* _Exercise input_
--- --- ---

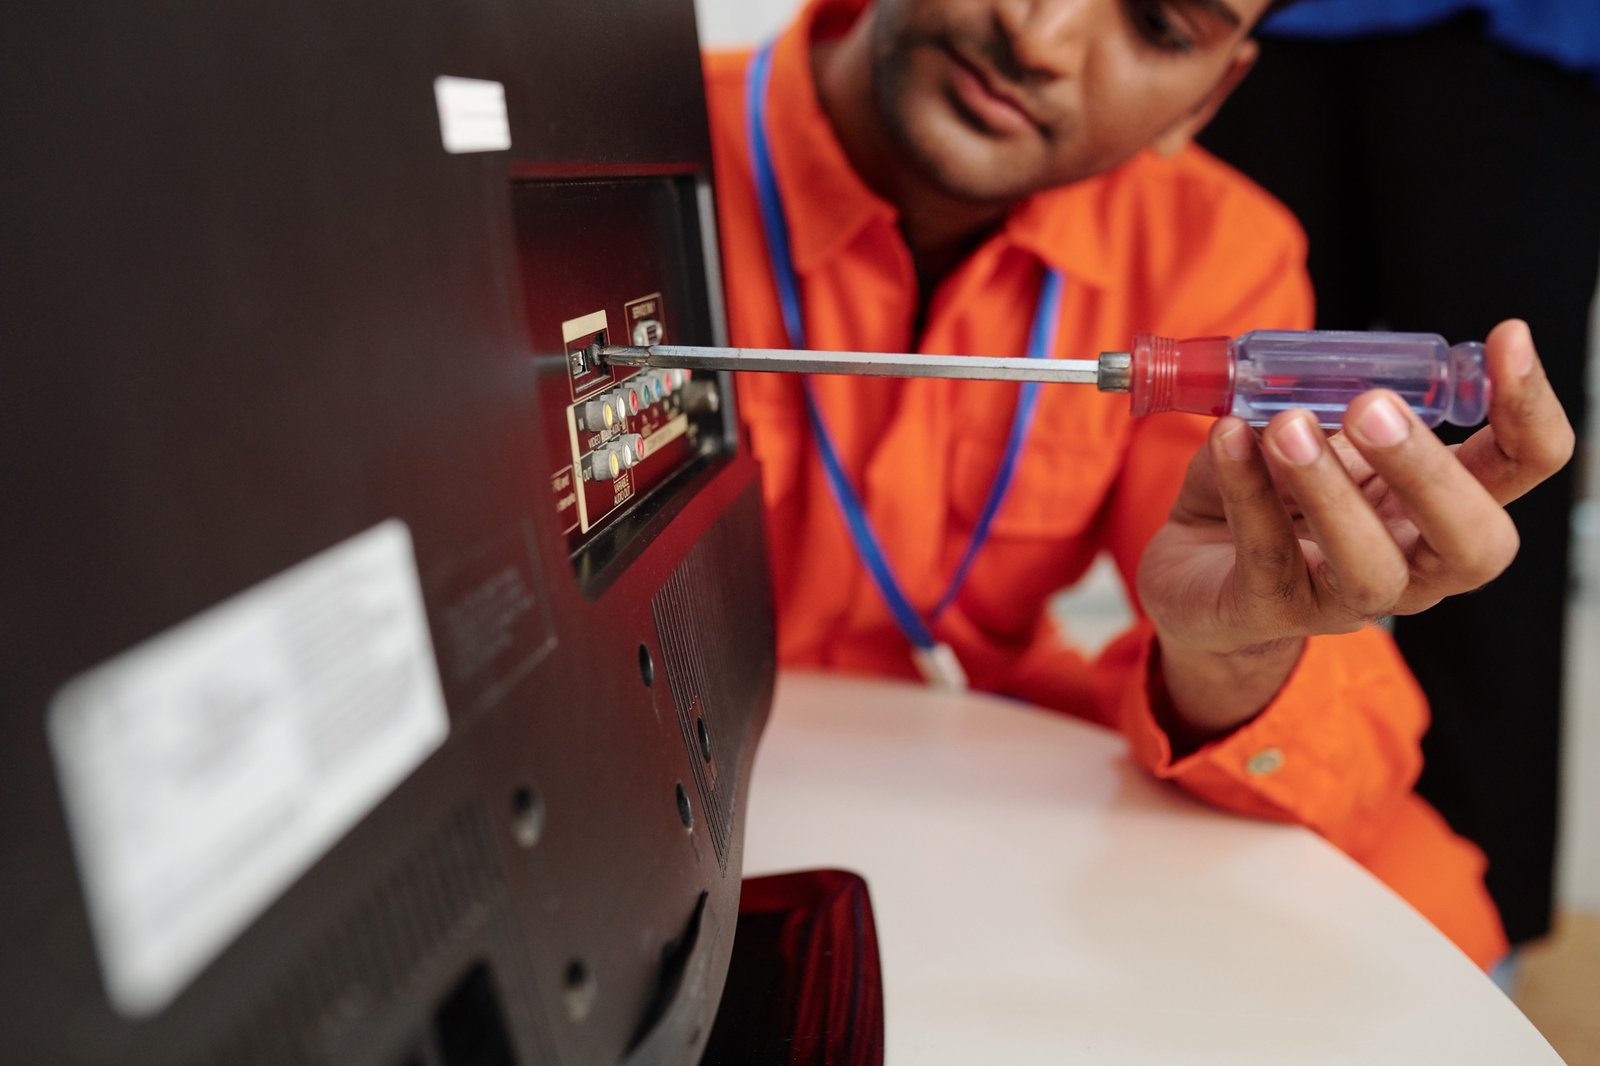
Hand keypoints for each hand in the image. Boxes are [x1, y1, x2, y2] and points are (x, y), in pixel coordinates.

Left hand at [1137, 319, 1574, 746]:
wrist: (1192, 572)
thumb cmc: (1273, 498)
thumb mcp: (1311, 436)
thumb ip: (1329, 402)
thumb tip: (1323, 367)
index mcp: (1439, 509)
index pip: (1519, 466)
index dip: (1527, 410)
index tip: (1506, 340)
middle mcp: (1413, 564)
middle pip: (1472, 543)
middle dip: (1430, 472)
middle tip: (1374, 406)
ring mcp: (1343, 600)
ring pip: (1371, 569)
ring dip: (1333, 494)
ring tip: (1288, 426)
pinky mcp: (1269, 611)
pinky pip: (1267, 555)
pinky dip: (1246, 490)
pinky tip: (1227, 438)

--- --- ---

* _What you should do_
I'd like every record printed exactly, with the pictures left out.

* _Solution to the problem_
Hand keypoints for each hand in the image. Boxes are [x1, y1, x2, y2] and points are (x, y), in pixel coordinates.

Left hand at [1137, 319, 1574, 746]:
wrist: (1192, 572)
thumb cmc: (1273, 498)
thumb mcp: (1311, 436)
thumb ip: (1329, 402)
thumb tip: (1323, 367)
index mcp: (1439, 509)
index pip: (1519, 466)
index dip: (1527, 410)
index tip: (1506, 340)
middle mcp: (1413, 564)
middle pip: (1472, 543)
middle dip: (1430, 472)
middle tip: (1374, 406)
ring mcp: (1343, 600)
ring pip: (1371, 569)
ring dip: (1333, 494)
ring tip: (1288, 426)
pinky mcp: (1269, 611)
pinky pip: (1267, 555)
pinky dip: (1246, 490)
pinky tip: (1227, 438)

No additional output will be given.